### Text under study:

######

To explore this behavior the authors first construct a stochastic cellular automaton (SCA) model. The lattice is one‑dimensional; each site stores (i) an occupancy variable indicating whether a particle is present and (ii) a scalar chemotactic field (e.g., pheromone concentration). Particles move in opposite directions (left‑to‑right and right‑to‑left). The probability of stepping forward decreases monotonically with the local chemotactic field, embodying the idea that a high concentration of the chemical left behind by particles repels following particles. Each particle deposits a fixed amount of the chemical when it moves, and the field decays exponentially with a rate α. This simple rule set reproduces the essential feedback loop: particles generate a field that hinders subsequent motion, leading to self‑organized clustering.

Systematic SCA simulations reveal a clear density‑driven transition. At low densities the flux J grows roughly linearly with particle density ρ, indicating free flow. As ρ approaches a critical value ρ_c (which itself depends on the decay rate α), a high‑density region emerges: the PBC. Inside the PBC the chemotactic field is maximal, particle motion is strongly suppressed, and the flux drops precipitously. For ρ just below ρ_c the PBC remains small and transient; for ρ just above ρ_c it rapidly expands to occupy the entire channel, producing a jammed state. Moreover, in a narrow band around ρ_c the system exhibits intermittent behavior—periodic growth and dissolution of the PBC—suggesting that stochastic fluctuations can temporarily restore flow.

To capture the essential dynamics of the PBC size N(t), the authors propose a coarse‑grained Langevin equation:

 dN/dt = f(N; ρ, α) + ξ(t),

where f(N) is a deterministic drift term derived from the measured growth and shrinkage rates of the PBC in the SCA, and ξ(t) is Gaussian white noise with strength D. Empirically, f(N) is positive for small N (the cluster tends to grow) and becomes negative for large N (the cluster tends to shrink), yielding two fixed points: a stable small‑N point N₁ and an unstable large‑N point N₂. As ρ increases, N₁ and N₂ move toward each other and coalesce at ρ = ρ_c, at which point they annihilate in a saddle‑node (fold) bifurcation. Below the bifurcation the system settles near N₁, allowing occasional excursions toward N₂ that, aided by noise, can trigger a temporary dissolution of the PBC—exactly the intermittent unjamming observed in the SCA. Above the bifurcation the fixed points disappear, the drift term remains negative for all N, and the cluster inevitably grows without bound, leading to a permanent jam.

######

### Dataset records:
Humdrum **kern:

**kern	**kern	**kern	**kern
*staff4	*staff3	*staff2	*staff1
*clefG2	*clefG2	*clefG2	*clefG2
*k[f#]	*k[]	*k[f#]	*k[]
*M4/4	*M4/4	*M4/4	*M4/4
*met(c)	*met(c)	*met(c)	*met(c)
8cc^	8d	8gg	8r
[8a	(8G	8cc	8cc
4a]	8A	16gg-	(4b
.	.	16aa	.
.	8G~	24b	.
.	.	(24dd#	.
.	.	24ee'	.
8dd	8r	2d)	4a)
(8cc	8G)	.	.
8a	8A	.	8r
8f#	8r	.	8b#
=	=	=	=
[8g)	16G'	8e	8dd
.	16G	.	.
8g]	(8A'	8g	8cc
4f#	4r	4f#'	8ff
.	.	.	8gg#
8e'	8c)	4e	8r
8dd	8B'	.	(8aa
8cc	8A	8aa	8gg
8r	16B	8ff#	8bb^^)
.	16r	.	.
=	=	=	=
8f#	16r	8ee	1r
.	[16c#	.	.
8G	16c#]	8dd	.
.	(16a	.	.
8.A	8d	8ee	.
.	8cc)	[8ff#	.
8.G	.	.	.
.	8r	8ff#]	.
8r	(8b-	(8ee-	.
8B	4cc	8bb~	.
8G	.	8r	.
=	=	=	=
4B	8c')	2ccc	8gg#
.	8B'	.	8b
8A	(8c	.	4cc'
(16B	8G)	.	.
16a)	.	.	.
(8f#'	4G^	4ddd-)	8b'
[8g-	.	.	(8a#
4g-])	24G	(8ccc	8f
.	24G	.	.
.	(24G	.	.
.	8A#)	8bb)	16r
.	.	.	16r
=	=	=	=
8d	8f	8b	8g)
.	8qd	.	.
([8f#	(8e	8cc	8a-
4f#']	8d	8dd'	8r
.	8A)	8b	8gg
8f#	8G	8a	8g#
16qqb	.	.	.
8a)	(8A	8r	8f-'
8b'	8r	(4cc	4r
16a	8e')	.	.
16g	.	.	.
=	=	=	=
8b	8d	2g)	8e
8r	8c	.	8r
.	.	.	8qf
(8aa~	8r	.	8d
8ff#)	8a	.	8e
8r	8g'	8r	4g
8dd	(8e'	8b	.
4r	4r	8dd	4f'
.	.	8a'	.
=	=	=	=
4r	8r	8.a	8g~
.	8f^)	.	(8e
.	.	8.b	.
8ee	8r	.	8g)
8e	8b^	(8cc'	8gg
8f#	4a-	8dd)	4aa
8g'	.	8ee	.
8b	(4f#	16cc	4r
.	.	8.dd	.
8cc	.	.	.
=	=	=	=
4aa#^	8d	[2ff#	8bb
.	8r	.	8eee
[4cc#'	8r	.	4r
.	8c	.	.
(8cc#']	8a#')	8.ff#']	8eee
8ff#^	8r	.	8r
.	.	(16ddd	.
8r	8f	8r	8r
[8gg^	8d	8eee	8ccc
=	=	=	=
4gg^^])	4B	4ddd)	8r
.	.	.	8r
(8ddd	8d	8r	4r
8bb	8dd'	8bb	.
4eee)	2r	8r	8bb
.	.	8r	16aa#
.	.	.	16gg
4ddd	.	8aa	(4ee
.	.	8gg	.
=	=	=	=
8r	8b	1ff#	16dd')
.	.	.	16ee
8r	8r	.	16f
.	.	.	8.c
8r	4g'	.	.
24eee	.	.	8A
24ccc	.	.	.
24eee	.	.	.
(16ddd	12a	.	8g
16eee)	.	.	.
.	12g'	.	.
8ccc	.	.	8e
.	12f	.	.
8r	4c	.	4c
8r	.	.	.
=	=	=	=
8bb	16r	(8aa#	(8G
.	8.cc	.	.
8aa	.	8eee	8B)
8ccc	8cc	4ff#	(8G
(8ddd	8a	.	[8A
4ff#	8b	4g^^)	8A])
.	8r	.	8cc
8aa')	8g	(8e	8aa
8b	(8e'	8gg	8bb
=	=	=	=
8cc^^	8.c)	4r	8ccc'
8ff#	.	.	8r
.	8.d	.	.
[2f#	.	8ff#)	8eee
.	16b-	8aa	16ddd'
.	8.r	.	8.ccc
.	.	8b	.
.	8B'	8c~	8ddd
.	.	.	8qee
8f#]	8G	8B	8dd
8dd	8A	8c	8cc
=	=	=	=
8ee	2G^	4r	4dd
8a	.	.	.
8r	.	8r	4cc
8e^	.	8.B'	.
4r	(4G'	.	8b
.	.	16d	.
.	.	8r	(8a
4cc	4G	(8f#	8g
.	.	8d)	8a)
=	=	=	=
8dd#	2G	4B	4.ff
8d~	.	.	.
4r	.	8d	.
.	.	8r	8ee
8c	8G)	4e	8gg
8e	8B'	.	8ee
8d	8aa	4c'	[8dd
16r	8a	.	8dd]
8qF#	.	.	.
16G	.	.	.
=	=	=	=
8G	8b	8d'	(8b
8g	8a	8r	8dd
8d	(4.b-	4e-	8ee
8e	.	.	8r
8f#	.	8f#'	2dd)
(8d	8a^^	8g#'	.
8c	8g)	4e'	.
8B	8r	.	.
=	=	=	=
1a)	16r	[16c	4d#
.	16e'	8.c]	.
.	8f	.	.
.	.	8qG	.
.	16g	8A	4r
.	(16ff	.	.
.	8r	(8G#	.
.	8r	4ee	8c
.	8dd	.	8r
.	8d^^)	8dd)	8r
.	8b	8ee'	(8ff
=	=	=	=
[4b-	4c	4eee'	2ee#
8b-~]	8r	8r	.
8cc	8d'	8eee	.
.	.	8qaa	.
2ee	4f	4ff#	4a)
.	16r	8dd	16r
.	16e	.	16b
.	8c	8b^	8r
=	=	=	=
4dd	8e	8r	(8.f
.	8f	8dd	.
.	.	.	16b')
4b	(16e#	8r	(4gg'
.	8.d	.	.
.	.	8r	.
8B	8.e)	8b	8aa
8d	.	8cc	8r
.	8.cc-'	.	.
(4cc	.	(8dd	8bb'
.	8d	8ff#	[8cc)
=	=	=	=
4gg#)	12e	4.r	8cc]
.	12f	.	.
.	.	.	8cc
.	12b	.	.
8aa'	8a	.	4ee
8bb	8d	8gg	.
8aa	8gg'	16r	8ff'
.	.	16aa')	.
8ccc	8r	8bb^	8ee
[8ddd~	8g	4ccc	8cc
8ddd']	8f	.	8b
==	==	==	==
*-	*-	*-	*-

######

### What you will do:
1 > Answer from the cellular automaton text:
(a) How does the chemical field decay, and at what rate?
(b) At low densities, how does the flux J grow with particle density ρ?
(c) What kind of noise is ξ(t) in the Langevin equation?
2 > Carry on the cellular automaton text from its last sentence.
You can do everything here without the entries.

### Answers in order:
1 >
(a) It decays exponentially with a rate α.
(b) Roughly linearly.
(c) Gaussian white noise with strength D.

2 >
The paper validates this picture by numerically integrating the Langevin equation, reproducing the SCA flux–density curves, the hysteresis‑like dependence on initial conditions, and the noise‑induced switching events. Parameter sweeps show that larger decay rates α (faster pheromone removal) lower the effective barrier between the two fixed points, making noise‑driven unjamming more likely. Conversely, a small α stabilizes the PBC, suppressing fluctuations.

In the discussion the authors compare their findings with classic traffic‑flow models, emphasizing that the jam formation here is driven not by external bottlenecks but by an internal chemotactic feedback loop. The identification of a saddle‑node bifurcation as the underlying mechanism distinguishes this system from second‑order phase transitions commonly reported in driven diffusive systems. They argue that the coarse‑grained Langevin description provides a versatile framework for analyzing similar quasi‑1D systems, such as bacterial swarms in microchannels, self‑propelled colloids with chemical signaling, or robotic swarms that use virtual pheromones for coordination.

The paper concludes with several outlook points: extending the analysis to higher dimensions, incorporating multiple particle species with antagonistic chemotaxis, and exploring active control strategies (e.g., periodic removal of the chemotactic field) to prevent jam formation. Overall, the work offers a clear mechanistic link between microscopic chemotactic interactions, mesoscopic cluster dynamics, and macroscopic flow properties, and it demonstrates how a simple stochastic differential equation can capture the essential bifurcation structure governing jam emergence in counter‑chemotactic flows.